Trying them out is left as an exercise for the reader.

#### Neural Network Hyperopt Search
- `lr` This controls the learning rate. `loguniform|-13.8,-3` means the logarithm of 
the learning rate is uniformly distributed between `-13.8` and `-3`.
- `ls` This controls layer sizes. `3|8,512` means 3 layers with sizes ranging
between 8 and 512 neurons. A good strategy is to start with a fewer layers 
and slowly increase the number until performance plateaus. 
- `dp` This controls dropout. `3|0,0.4` means 3 dropout layers with
probability of zeroing a weight between 0 and 40%. This needs to match the 
number of layers specified with `ls` and should range between 0% and 50%. 
- `max_epochs` This controls how long to train each model.
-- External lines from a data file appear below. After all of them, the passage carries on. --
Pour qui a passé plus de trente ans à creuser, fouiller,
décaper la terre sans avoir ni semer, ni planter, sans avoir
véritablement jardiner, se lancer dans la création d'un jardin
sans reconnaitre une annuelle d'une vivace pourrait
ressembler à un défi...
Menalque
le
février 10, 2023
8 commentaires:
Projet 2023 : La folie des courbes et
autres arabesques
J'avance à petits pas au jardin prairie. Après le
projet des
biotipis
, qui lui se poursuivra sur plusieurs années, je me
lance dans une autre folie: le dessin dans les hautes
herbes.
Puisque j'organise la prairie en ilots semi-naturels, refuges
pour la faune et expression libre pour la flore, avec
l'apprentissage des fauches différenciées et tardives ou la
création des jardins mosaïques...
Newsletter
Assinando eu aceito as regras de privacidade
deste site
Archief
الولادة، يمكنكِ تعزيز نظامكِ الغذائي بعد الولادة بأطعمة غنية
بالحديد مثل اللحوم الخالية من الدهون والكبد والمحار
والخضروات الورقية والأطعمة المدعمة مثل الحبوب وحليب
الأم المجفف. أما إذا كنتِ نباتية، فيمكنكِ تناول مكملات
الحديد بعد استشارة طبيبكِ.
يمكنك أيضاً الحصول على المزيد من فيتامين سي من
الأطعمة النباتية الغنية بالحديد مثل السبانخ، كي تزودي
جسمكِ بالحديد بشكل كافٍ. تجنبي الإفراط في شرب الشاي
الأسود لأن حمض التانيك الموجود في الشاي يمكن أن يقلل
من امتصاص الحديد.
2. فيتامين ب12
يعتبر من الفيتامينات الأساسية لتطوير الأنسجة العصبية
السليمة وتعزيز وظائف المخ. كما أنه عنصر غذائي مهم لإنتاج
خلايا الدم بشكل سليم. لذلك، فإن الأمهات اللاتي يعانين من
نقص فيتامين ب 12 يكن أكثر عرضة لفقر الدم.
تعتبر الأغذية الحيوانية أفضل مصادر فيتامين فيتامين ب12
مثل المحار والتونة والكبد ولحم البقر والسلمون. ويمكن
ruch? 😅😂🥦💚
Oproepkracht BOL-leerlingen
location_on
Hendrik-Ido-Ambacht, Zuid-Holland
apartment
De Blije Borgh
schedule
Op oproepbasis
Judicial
Training for more
epochs increases runtime, but allows models more time to optimize. 

```
params = {
    "hyperparam": "True",
    "prediction_type": "regression",

    "dataset_key": dataset_key,
    "id_col": "compound_id",
    "smiles_col": "base_rdkit_smiles",
    "response_cols": "avg_pKi",

    "splitter":"scaffold",
    "split_uuid": split_uuid,
    "previously_split": "True",

    "featurizer": "computed_descriptors",
    "descriptor_type" : descriptor_type,
    "transformers": "True",

    ### Use a NN model
    "search_type": "hyperopt",
    "model_type": "NN|10",
    "lr": "loguniform|-13.8,-3",
    "ls": "uniformint|3|8,512",
    "dp": "uniform|3|0,0.4",
    "max_epochs":100
    ###

    "result_dir": f"./{best_model_dir},./{model_dir}"
}
```

#### XGBoost
- `xgbg` Stands for xgb_gamma and controls the minimum loss 
reduction required to make a further partition on a leaf node of the tree.
- `xgbl` Stands for xgb_learning_rate and controls the boosting 
learning rate searching domain of XGBoost models.

```
params = {
    "hyperparam": "True",
    "prediction_type": "regression",

    "dataset_key": dataset_key,
    "id_col": "compound_id",
    "smiles_col": "base_rdkit_smiles",
    "response_cols": "avg_pKi",

    "splitter":"scaffold",
    "split_uuid": split_uuid,
    "previously_split": "True",

    "featurizer": "computed_descriptors",
    "descriptor_type" : descriptor_type,
    "transformers": "True",

    ### Use an XGBoost model
    "search_type": "hyperopt",
    "model_type": "xgboost|10",
    "xgbg": "uniform|0,0.2",
    "xgbl": "loguniform|-2,2",
    ###

    "result_dir": f"./{best_model_dir},./{model_dir}"
}
```

#### Fingerprint Split
This trains an XGBoost model using a 
fingerprint split created in **tutorial 3**.

```
fp_split_uuid="be60c264-6ac0-4841-a6b6-41bf846e4ae4"

params = {
    "hyperparam": "True",
    "prediction_type": "regression",

    "dataset_key": dataset_key,
    "id_col": "compound_id",
    "smiles_col": "base_rdkit_smiles",
    "response_cols": "avg_pKi",

    ### Use a fingerprint split
    "splitter":"fingerprint",
    "split_uuid": fp_split_uuid,
    "previously_split": "True",
    ###

    "featurizer": "computed_descriptors",
    "descriptor_type" : descriptor_type,
    "transformers": "True",

    "search_type": "hyperopt",
    "model_type": "xgboost|10",
    "xgbg": "uniform|0,0.2",
    "xgbl": "loguniform|-2,2",

    "result_dir": f"./{best_model_dir},./{model_dir}"
}
```

#### ECFP Features
This uses an XGBoost model with ECFP features and a scaffold split.

```
fp_split_uuid="be60c264-6ac0-4841-a6b6-41bf846e4ae4"

params = {
    "hyperparam": "True",
    "prediction_type": "regression",

    "dataset_key": dataset_key,
    "id_col": "compound_id",
    "smiles_col": "base_rdkit_smiles",
    "response_cols": "avg_pKi",

    "splitter":"scaffold",
    "split_uuid": split_uuid,
    "previously_split": "True",

    ### Use ECFP Features
    "featurizer": "ecfp",
    "ecfp_radius" : 2,
    "ecfp_size" : 1024,
    "transformers": "True",
    ###

    "search_type": "hyperopt",
    "model_type": "xgboost|10",
    "xgbg": "uniform|0,0.2",
    "xgbl": "loguniform|-2,2",

    "result_dir": f"./{best_model_dir},./{model_dir}"
}
```

In **tutorial 7**, we analyze the performance of these large sets of models to select the best `hyperparameters` for `production models`.